SOURCE INFORMATION:
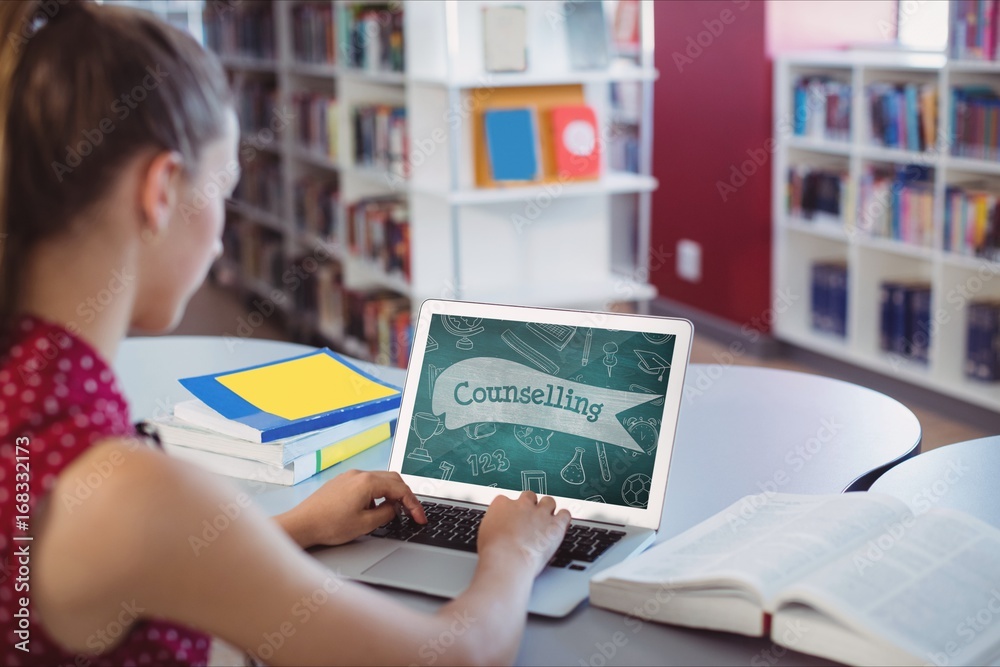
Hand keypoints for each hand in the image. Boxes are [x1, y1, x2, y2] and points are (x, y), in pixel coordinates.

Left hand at [277, 470, 425, 547]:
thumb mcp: (365, 524)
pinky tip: (372, 510)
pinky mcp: (341, 482)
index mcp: (367, 482)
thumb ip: (386, 514)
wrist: (301, 525)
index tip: (419, 518)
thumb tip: (394, 508)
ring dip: (390, 495)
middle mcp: (359, 475)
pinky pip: (366, 484)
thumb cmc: (328, 525)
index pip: (400, 489)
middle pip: (392, 480)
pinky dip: (376, 495)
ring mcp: (349, 477)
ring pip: (379, 481)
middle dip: (405, 496)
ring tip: (392, 514)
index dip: (414, 505)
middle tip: (412, 513)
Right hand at [476, 491, 570, 575]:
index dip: (510, 510)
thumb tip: (497, 528)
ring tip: (546, 520)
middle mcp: (522, 504)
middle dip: (530, 505)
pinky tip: (561, 524)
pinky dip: (564, 518)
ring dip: (548, 509)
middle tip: (529, 519)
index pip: (507, 500)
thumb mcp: (485, 533)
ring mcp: (540, 513)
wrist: (507, 559)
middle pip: (529, 496)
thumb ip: (494, 524)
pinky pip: (565, 514)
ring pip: (548, 501)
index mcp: (502, 504)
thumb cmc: (493, 551)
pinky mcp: (556, 524)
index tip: (511, 519)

PROBLEM STATEMENT:
Lines from the one containing "Right hand at" to the end of the data are to be printed exactly, including the first and last.

SOLUTION TO THIS EXERCISE:
Right hand at [476, 491, 570, 575]:
index dip: (510, 510)
thumb tip: (497, 528)
ring tip: (546, 520)
middle mcp: (522, 504)
middle dip: (530, 505)
pinky tip: (561, 524)
pinky dip: (564, 518)
ring dip: (548, 509)
middle tip: (529, 519)
index pip: (507, 500)
thumb mcp: (485, 533)
ring mcp: (540, 513)
wrist: (507, 559)
middle pip: (529, 496)
thumb ip: (494, 524)
pinky pip: (565, 514)
ring pip: (548, 501)
index mcp: (502, 504)
thumb cmc: (493, 551)
pinky mcp: (556, 524)
index tip: (511, 519)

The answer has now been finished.